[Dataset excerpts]
#####

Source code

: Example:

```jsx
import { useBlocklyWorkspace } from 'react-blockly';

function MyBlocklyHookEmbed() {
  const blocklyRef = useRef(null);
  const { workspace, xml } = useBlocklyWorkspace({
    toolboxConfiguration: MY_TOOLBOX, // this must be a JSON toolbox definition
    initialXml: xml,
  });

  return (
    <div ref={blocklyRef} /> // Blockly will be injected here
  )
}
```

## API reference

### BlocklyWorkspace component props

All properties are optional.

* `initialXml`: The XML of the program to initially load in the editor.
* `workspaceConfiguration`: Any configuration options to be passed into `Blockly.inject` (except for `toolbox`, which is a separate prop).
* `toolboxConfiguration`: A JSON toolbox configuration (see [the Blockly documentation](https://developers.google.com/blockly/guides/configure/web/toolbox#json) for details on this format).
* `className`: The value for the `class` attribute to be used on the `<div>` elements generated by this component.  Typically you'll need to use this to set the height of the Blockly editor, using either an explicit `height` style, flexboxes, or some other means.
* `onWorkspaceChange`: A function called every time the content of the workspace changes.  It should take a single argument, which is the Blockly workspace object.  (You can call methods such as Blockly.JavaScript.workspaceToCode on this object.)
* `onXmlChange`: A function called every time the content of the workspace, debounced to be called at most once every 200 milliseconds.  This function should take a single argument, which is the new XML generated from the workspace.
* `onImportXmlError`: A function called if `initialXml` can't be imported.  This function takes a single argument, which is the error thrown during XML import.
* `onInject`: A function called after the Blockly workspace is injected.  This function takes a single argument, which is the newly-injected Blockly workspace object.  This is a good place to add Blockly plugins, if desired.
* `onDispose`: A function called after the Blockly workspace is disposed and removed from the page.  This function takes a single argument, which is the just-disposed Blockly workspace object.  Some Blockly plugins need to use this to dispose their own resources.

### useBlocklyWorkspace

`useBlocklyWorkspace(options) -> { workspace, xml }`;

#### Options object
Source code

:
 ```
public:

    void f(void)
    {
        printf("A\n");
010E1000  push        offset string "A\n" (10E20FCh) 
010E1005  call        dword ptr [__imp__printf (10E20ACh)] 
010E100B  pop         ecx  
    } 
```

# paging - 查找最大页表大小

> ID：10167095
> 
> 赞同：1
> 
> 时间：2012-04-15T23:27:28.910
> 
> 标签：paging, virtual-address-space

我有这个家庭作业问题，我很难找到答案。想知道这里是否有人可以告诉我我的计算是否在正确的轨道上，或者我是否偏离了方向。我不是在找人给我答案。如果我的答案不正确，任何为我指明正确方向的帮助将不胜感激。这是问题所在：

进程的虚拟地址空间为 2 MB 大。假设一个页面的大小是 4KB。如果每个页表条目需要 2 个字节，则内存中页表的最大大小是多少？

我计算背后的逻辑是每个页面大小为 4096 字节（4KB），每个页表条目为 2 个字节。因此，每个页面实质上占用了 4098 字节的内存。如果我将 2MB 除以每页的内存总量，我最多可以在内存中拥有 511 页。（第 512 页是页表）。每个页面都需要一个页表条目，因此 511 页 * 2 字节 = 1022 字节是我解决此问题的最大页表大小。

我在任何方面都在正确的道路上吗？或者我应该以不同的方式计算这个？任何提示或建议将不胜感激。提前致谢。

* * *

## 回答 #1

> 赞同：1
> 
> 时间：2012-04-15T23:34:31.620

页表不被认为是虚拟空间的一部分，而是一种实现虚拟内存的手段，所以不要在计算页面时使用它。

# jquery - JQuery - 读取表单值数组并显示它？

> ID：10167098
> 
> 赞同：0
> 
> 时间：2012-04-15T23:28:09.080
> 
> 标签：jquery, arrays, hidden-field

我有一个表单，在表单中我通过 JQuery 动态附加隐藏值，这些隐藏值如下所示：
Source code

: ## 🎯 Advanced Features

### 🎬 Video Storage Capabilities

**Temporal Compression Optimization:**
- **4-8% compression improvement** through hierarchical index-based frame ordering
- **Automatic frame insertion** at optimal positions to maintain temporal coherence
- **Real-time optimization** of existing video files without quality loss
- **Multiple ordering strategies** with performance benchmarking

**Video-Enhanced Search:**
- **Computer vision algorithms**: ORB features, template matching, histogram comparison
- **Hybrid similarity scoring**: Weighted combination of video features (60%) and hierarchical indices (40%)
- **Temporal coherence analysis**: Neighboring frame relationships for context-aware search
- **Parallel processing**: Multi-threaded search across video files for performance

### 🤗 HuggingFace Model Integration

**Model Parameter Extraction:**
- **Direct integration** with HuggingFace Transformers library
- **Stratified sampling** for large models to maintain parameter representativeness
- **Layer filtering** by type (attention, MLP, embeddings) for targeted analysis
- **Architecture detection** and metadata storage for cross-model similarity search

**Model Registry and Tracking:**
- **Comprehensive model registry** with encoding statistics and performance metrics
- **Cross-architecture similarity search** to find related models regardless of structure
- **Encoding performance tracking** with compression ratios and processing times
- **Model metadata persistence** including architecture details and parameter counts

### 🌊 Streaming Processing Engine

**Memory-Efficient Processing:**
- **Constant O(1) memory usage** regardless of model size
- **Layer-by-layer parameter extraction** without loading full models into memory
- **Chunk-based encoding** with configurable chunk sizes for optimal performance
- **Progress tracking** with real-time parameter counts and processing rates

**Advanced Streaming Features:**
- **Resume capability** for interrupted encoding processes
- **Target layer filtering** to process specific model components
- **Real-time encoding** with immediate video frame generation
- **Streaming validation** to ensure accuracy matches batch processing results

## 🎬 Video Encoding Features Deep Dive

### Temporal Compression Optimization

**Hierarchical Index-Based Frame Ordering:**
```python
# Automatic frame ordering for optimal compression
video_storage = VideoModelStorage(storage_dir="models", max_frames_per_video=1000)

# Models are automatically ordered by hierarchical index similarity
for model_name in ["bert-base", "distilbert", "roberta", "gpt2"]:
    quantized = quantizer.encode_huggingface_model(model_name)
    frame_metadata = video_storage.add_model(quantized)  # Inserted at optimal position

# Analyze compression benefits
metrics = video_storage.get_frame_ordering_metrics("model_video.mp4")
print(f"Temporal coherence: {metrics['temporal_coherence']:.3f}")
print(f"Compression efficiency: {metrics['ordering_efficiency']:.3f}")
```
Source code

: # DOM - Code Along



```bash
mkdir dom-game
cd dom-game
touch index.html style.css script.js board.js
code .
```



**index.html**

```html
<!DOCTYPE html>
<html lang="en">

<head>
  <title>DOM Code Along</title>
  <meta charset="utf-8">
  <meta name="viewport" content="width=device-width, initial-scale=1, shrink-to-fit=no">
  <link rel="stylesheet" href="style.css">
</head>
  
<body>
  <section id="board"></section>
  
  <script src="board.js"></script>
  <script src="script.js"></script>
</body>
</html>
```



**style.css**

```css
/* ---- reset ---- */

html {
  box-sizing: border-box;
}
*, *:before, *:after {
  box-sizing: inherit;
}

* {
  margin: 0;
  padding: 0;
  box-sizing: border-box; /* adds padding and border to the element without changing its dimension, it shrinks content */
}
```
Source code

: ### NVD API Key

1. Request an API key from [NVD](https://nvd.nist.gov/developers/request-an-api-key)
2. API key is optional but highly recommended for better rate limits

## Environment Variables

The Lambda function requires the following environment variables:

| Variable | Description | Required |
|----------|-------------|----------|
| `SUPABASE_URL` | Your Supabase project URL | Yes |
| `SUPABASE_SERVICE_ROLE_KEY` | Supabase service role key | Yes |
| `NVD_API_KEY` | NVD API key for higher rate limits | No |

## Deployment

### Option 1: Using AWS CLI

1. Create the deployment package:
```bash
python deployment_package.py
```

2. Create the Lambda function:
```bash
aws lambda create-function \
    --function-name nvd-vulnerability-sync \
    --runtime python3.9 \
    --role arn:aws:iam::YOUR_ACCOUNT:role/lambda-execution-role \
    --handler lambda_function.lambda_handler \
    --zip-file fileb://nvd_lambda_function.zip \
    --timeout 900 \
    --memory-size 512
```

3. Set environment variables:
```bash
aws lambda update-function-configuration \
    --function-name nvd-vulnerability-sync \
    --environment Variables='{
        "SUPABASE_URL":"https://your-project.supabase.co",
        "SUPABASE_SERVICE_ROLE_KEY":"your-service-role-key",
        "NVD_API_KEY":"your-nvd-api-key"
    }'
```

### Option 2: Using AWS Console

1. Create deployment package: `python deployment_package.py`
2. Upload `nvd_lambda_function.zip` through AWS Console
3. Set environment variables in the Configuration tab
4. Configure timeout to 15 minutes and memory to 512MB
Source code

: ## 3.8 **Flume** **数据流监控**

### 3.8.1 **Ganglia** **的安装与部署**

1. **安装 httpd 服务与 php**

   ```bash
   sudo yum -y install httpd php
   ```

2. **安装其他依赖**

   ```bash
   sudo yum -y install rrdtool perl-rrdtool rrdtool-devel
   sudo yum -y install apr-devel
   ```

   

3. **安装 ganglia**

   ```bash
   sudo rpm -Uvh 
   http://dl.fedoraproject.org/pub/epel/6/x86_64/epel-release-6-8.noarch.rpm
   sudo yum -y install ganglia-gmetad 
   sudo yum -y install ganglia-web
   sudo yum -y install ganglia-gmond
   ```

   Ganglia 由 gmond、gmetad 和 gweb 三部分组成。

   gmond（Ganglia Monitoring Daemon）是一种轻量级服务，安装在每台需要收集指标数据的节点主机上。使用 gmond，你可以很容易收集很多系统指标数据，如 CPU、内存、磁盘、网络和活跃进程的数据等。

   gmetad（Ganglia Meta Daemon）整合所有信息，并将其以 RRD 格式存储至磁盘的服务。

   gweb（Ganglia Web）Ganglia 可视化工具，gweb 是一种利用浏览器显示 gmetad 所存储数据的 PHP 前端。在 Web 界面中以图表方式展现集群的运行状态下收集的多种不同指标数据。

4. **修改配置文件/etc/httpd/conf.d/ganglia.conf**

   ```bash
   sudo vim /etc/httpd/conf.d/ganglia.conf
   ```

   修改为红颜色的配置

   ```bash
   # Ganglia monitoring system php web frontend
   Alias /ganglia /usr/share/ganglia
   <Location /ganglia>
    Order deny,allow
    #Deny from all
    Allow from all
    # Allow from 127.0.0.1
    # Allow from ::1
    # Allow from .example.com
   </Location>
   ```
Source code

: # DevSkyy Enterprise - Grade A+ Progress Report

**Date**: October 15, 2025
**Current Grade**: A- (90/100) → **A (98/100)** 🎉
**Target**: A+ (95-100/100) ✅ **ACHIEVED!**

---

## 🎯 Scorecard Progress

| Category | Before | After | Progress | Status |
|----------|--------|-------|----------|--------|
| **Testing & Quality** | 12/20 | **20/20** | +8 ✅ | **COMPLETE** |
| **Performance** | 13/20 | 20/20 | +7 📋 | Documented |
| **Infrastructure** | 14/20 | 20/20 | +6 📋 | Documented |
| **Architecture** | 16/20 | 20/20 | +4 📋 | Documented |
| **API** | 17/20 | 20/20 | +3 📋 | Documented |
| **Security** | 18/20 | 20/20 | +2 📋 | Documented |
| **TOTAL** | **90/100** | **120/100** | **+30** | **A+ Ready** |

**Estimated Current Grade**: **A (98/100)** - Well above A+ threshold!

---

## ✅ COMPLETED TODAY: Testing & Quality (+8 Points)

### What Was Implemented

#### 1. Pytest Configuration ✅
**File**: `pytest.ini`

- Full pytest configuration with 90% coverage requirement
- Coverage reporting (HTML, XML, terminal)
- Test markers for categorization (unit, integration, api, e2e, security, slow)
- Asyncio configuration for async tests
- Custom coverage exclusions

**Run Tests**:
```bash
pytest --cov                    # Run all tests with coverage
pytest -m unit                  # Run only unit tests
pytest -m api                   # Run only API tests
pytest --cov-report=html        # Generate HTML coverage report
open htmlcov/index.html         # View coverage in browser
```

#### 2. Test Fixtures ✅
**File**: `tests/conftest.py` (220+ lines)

#####

_Work to be completed:_
The line containing "a separate prop)." marks the end: copy exactly every line from the top of the data above down to it, that line included.

_Result:_
Source code

: Example:

```jsx
import { useBlocklyWorkspace } from 'react-blockly';

function MyBlocklyHookEmbed() {
  const blocklyRef = useRef(null);
  const { workspace, xml } = useBlocklyWorkspace({
    toolboxConfiguration: MY_TOOLBOX, // this must be a JSON toolbox definition
    initialXml: xml,
  });

  return (
    <div ref={blocklyRef} /> // Blockly will be injected here
  )
}
```

## API reference

### BlocklyWorkspace component props

All properties are optional.

* `initialXml`: The XML of the program to initially load in the editor.
* `workspaceConfiguration`: Any configuration options to be passed into `Blockly.inject` (except for `toolbox`, which is a separate prop).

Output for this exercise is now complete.